Whilst five hundred were expected, only 100 showed up. ‘We have seen a lot of youngsters and have many young fans on facebook,’ persists organiser Róbert Fölkel. ‘This Pac-Manisation was intended to show the government that even this age-group dares to speak its mind, to say that something is not right. This was a spectacular event. We wanted the videos or photos taken of it to go around the world.’ One of eight people cafebabel.com Budapest spoke to participated in the demonstration. ‘Of the last decade it was now that I felt the most that I would go out on the streets and speak about this wrong direction we are heading towards,’ says Axel, 23 - but the future economist did not have time to attend the protest.
Ask and I will (not) answer
The Hungarian government sent every voter a personal letter for opinions about several articles of the constitution, but six out of eight interviewees agree that the constitution process did not involve social dialogue. ‘The government’s attitude is ‘we have decided, we will push it through even if we die of it’,’ criticises Axel. ‘I am a white-collar worker but I did not understand the questions,’ complains Eva, 32, who has Slovakian origins. ‘Orbán and his crew have a scandal every week,’ says advertiser Nelli, 25. ‘I am tired of keeping up with it. I was wondering what will happen later, but as long as I am not concerned directly, I don’t really care.’
‘I am happy that something is finally happening in this country’
On the whole young people welcome the fact that Hungary will have a new constitution. Klári, 24, stays out of politics but is friends with prime minister Viktor Orbán on facebook. ‘I am happy that something is finally happening in this country,’ she says. Political scientist David, 27, says: ‘It feels like having an octroyed constitution, like the one we got from the Habsburgs in 1849 after the fall of the Hungarian revolution. The good government communication and PR and the butter-fingered opposition could have led to a constitution that might have been a sweet dream for some power maniacs who wanted to leave their fingerprints in history. This could (and should) have been a real triumph of the whole country.’ Journalist Bori, 26, agrees with the fingerprint metaphor. ‘There is still a crisis.
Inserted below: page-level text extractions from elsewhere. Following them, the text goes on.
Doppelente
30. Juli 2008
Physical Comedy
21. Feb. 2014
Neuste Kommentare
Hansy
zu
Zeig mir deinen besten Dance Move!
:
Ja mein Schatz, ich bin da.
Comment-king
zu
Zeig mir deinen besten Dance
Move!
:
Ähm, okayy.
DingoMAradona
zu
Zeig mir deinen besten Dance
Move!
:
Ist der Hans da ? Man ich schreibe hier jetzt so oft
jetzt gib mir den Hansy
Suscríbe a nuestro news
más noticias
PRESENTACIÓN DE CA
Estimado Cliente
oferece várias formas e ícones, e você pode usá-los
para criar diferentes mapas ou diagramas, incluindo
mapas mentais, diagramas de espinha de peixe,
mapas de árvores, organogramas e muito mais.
We should not deal with the constitution now. It’s rushed pseudo-politics. The government is trying to get into the history books.’
God bless the Hungarians
‘I couldn’t really find the constitution online,’ says Rita, 29, who works at a communication agency and is studying to be a Spanish-Hungarian translator. She is one of the under seven million (only 900, 000 of eight million responded) who must have thrown the letter out, preferring to vote in a referendum. The details that worry her the most were found in Hungarian forums such as the linguistics section of the Hungarian academy of sciences. Terminology can lead to false interpretation because punctuation marks are mistakenly placed in the text thanks to the special syntactical features of legal jargon. For example the quote from the Hungarian national anthem was not placed between quotation marks; ‘God, bless the Hungarians’ can thus be seen as a legal demand.
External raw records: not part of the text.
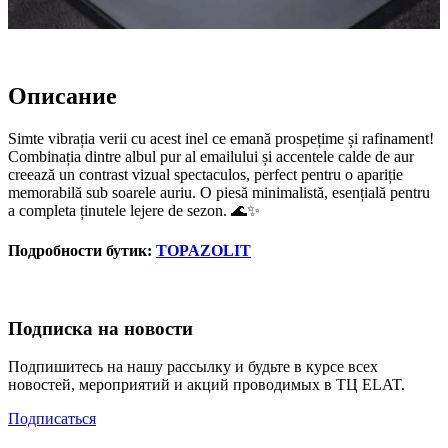
Описание
Simte vibrația verii cu acest inel ce emană prospețime și rafinament!
Combinația dintre albul pur al emailului și accentele calde de aur
creează un contrast vizual spectaculos, perfect pentru o apariție
memorabilă sub soarele auriu. O piesă minimalistă, esențială pentru
a completa ținutele lejere de sezon. 🌊✨
Подробности бутик:
TOPAZOLIT
Подписка на новости
Подпишитесь на нашу рассылку и будьте в курсе всех
новостей, мероприятий и акций проводимых в ТЦ ELAT.
Подписаться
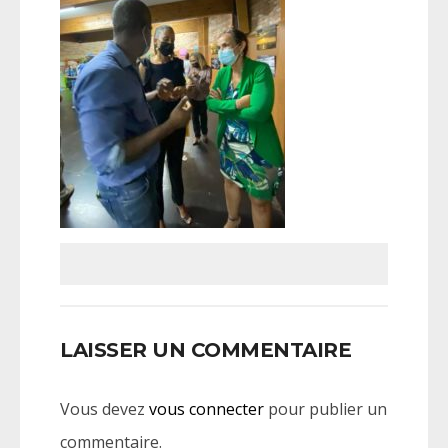
LAISSER UN COMMENTAIRE
Vous devez
vous connecter
pour publier un
commentaire.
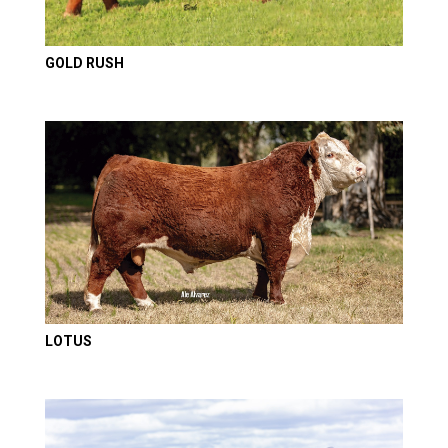
GOLD RUSH
LOTUS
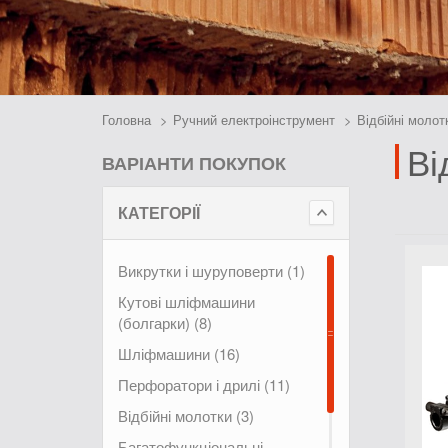
Головна
Ручний електроінструмент
Відбійні молот
Ві
ВАРІАНТИ ПОКУПОК
КАТЕГОРІЇ
Викрутки і шуруповерти (1)
Кутові шліфмашини
(болгарки) (8)
Шліфмашини (16)
Перфоратори і дрилі (11)
Відбійні молотки (3)
Багатофункціональні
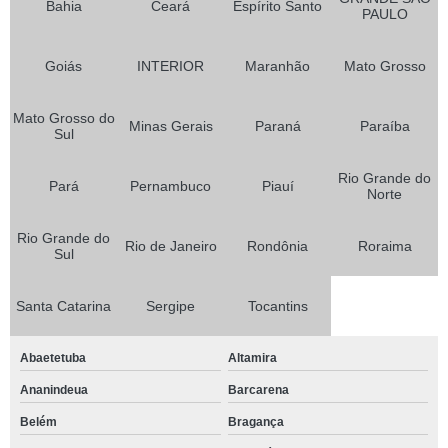
Bahia
Ceará
Espírito Santo
PAULO
Goiás
INTERIOR
Maranhão
Mato Grosso
Mato Grosso do
Minas Gerais
Paraná
Paraíba
Sul
Rio Grande do
Pará
Pernambuco
Piauí
Norte
Rio Grande do
Rio de Janeiro
Rondônia
Roraima
Sul
Santa Catarina
Sergipe
Tocantins
Abaetetuba
Altamira
Ananindeua
Barcarena
Belém
Bragança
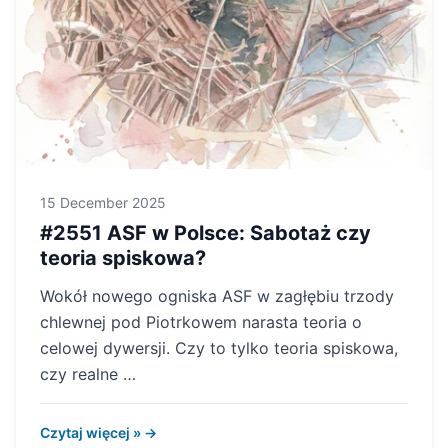
15 December 2025
#2551 ASF w Polsce: Sabotaż czy
teoria spiskowa?
Wokół nowego ogniska ASF w zagłębiu trzody
chlewnej pod Piotrkowem narasta teoria o
celowej dywersji. Czy to tylko teoria spiskowa,
czy realne …
Czytaj więcej » →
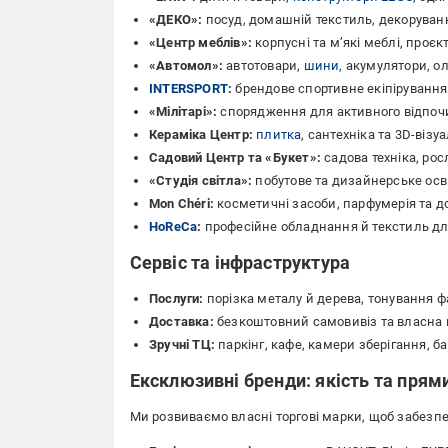
«ДЕКО»:
посуд, домашній текстиль, декоруван
«Центр меблів»:
корпусні та м’які меблі, проєк
«Автомол»:
автотовари,
шини
, акумулятори, о
INTERSPORT
:
брендове спортивне екіпірування
«Мілітарі»:
спорядження для активного відпочин
Кераміка Центр:
плитка
, сантехніка та 3D-візуа
Садовий Центр та «Букет»:
садова техніка, ро
«Студія світла»:
побутове та дизайнерське осв
Mon Chéri:
косметичні засоби, парфумерія та д
HoReCa
:
професійне обладнання й текстиль для 
Сервіс та інфраструктура
Послуги:
порізка металу й дерева, тонування ф
Доставка:
безкоштовний самовивіз та власна 
Зручні ТЦ:
паркінг, кафе, камери зберігання, ба
Ексклюзивні бренди: якість та прям
Ми розвиваємо власні торгові марки, щоб забезп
Rita also explains that the first translation of the constitution was missing parts that could have led to questions in the European union. For example the article about the prospect of actual life imprisonment without parole ('LWOP') was not translated, neither was the so-called national creed preamble that declares Hungary a christian state - the very part citizens like Eva is so furious about. ‘The new Hungarian constitution begins with the alteration of history,’ she adds. ‘But 100, 000 Jews live in Hungary. It’s the biggest central eastern European jewish community.’ Organisations such as Amnesty International are still voicing their fears about whether the constitution will correspond with European fundamental values; it takes effect in January 2012.